• [About this task]: In the material below, identify each line bearing the word "akan". Reproduce those lines.

• [Material for the task]:
=== Section Start ===

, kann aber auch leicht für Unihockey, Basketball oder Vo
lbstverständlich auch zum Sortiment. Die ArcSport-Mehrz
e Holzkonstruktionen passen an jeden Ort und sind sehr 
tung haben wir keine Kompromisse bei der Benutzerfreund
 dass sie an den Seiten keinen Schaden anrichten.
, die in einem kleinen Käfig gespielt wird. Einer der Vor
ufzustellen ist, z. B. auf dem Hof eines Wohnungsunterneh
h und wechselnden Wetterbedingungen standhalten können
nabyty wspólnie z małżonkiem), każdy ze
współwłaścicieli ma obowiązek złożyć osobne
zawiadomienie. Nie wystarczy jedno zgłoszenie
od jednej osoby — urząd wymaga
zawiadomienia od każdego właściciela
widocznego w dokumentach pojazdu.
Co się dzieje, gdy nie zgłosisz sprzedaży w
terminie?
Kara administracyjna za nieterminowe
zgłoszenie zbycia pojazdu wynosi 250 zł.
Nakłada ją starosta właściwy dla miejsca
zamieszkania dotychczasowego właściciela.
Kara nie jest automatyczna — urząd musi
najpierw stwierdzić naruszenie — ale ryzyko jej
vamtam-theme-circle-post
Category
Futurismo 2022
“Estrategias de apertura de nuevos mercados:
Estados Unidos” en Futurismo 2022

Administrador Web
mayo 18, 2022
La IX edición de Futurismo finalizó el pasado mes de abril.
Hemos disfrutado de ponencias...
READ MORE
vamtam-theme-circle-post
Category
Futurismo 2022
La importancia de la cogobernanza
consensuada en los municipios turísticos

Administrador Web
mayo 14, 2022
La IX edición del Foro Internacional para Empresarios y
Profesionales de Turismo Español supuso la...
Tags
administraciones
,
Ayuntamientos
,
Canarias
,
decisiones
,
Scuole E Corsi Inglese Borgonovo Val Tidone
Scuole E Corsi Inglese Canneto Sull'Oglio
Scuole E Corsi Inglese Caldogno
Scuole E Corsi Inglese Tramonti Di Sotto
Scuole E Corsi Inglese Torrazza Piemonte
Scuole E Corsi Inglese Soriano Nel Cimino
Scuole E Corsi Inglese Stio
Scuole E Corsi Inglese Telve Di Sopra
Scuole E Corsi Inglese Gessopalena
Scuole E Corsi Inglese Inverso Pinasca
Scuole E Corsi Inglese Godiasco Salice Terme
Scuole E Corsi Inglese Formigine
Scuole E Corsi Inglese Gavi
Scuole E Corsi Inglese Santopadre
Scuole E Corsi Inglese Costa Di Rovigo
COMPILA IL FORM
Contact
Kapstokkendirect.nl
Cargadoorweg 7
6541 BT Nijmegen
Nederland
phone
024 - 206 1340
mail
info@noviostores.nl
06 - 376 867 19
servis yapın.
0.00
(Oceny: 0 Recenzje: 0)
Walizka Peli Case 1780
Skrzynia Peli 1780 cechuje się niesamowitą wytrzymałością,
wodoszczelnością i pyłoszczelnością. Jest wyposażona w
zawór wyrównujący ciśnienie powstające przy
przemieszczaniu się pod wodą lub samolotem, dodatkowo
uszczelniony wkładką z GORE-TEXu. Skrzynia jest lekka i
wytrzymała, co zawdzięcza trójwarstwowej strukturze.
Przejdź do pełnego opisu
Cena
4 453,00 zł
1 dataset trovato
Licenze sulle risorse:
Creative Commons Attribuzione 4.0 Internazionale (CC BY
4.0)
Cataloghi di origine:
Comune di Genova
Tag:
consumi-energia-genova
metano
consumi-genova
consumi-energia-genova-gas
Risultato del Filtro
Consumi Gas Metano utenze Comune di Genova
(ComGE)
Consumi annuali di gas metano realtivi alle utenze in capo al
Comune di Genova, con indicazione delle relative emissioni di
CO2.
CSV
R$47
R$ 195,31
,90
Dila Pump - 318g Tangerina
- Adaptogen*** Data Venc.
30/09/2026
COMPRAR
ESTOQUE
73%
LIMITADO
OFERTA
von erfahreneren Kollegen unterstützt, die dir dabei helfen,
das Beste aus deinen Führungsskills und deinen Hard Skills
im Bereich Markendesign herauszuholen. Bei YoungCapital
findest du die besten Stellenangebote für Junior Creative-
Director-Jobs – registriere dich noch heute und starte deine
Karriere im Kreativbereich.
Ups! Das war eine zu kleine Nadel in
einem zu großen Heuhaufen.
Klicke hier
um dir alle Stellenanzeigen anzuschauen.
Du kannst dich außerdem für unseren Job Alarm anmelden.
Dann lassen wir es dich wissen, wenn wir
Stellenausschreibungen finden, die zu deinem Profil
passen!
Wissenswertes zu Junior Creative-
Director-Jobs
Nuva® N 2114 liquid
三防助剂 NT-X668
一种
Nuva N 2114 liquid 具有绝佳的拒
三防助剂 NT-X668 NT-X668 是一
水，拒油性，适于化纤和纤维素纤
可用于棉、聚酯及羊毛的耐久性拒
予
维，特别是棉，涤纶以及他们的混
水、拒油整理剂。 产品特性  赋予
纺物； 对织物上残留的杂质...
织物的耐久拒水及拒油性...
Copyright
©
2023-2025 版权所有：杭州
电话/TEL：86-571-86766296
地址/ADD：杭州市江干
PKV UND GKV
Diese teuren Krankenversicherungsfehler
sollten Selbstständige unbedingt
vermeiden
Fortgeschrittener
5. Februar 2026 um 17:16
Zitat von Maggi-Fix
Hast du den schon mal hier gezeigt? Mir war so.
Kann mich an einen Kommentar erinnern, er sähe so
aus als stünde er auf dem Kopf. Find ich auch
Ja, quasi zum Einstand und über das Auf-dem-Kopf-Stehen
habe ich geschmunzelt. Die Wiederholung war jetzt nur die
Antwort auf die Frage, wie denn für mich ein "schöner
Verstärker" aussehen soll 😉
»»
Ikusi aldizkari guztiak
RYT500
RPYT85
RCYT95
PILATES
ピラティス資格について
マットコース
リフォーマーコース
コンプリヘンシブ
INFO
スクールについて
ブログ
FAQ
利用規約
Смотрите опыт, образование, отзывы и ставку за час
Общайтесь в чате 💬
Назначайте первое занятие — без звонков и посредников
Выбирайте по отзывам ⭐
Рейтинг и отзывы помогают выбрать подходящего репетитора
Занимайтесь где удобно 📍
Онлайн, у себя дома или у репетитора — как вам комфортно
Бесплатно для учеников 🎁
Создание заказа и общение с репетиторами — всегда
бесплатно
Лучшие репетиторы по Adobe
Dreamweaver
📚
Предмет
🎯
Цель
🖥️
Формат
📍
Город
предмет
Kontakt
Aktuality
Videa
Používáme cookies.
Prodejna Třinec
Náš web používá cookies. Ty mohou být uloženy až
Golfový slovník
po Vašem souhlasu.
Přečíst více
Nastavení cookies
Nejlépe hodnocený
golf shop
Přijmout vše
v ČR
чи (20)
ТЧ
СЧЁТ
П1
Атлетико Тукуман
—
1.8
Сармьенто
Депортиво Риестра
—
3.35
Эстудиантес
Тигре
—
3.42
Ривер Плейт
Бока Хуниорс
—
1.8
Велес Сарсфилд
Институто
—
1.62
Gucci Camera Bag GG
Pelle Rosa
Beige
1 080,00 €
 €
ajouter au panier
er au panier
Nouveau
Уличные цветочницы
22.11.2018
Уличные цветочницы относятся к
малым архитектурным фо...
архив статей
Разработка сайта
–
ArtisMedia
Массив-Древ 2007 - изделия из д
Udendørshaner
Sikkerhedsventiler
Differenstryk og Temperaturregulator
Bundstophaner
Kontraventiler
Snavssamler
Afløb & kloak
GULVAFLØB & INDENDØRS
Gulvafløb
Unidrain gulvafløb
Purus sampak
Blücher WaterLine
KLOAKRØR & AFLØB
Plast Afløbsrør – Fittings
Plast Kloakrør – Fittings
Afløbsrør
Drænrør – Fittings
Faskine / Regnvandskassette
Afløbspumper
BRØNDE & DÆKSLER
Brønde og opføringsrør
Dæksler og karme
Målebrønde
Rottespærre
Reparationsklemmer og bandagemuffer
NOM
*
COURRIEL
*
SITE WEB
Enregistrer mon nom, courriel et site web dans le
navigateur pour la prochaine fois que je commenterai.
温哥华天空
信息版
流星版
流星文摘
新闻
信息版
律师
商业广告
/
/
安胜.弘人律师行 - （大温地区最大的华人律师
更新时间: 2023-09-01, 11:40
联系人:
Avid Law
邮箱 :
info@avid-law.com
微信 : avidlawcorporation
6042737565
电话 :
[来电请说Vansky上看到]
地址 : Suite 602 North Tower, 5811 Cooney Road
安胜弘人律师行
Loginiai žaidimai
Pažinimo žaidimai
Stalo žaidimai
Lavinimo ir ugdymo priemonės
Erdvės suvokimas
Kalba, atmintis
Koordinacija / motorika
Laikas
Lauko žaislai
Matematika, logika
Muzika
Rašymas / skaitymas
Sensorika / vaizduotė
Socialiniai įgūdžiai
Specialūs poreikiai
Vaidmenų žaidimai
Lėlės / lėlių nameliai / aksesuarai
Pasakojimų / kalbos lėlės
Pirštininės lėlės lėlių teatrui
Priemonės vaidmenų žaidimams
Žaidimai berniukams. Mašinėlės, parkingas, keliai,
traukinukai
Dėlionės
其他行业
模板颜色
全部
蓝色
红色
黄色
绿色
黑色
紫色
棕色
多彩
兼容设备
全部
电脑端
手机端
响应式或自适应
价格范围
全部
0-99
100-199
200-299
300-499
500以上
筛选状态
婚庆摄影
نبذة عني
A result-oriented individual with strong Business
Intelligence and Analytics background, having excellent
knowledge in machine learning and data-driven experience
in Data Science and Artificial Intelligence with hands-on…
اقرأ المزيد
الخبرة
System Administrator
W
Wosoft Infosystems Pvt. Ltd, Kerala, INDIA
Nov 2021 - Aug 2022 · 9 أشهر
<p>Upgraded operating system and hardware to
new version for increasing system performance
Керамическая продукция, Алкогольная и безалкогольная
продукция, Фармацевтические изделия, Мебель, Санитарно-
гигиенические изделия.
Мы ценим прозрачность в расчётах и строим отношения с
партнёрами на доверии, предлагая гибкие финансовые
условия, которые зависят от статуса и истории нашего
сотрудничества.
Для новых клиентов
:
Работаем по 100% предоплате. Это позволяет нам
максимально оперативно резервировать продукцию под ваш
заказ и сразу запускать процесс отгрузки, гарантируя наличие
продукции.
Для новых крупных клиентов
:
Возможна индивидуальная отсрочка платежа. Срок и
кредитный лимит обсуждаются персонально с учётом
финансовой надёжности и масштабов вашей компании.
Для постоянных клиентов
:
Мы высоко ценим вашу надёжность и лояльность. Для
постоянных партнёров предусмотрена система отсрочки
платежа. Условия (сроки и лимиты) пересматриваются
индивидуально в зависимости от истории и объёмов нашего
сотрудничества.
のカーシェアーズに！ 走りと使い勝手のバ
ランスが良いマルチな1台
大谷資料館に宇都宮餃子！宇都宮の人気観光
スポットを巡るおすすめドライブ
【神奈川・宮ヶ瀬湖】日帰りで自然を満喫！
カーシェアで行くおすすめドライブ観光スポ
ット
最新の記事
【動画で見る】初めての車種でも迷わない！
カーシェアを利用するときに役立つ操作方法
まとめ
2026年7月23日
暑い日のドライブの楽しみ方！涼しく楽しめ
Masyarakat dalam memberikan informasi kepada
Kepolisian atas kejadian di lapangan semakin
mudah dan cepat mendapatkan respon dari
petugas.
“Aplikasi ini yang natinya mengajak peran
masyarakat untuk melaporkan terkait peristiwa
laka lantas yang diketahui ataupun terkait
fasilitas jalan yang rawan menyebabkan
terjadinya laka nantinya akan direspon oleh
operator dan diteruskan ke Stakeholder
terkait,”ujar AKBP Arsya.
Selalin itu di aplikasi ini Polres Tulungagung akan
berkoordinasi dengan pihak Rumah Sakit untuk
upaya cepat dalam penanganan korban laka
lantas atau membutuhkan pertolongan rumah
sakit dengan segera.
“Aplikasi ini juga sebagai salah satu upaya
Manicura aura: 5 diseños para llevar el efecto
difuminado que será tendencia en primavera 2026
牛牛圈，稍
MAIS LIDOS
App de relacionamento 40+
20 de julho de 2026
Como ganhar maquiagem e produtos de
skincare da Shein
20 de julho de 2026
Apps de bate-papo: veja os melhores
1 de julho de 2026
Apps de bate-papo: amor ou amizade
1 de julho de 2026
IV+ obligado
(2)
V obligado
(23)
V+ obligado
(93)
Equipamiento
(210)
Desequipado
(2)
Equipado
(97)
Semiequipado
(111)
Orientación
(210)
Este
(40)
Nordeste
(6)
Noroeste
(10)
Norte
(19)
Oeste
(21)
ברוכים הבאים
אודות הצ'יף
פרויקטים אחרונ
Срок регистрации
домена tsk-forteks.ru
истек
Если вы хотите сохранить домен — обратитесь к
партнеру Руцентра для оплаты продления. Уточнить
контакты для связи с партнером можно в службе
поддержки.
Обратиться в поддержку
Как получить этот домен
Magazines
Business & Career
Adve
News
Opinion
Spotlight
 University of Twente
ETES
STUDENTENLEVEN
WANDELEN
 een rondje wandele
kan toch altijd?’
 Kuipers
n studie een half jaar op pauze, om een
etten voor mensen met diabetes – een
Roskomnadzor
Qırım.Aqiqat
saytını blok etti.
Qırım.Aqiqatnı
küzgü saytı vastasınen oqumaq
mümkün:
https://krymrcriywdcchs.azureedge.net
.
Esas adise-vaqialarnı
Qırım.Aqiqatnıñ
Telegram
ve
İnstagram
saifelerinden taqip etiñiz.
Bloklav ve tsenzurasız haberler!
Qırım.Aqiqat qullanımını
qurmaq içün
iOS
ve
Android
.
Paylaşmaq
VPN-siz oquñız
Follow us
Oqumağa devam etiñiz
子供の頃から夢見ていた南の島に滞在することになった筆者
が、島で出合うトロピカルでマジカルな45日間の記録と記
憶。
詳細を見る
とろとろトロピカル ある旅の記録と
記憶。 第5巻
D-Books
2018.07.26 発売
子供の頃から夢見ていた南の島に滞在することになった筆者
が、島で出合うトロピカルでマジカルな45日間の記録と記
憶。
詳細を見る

=== Section End ===

• [Result of this task]:
terjadinya laka nantinya akan direspon oleh
Selalin itu di aplikasi ini Polres Tulungagung akan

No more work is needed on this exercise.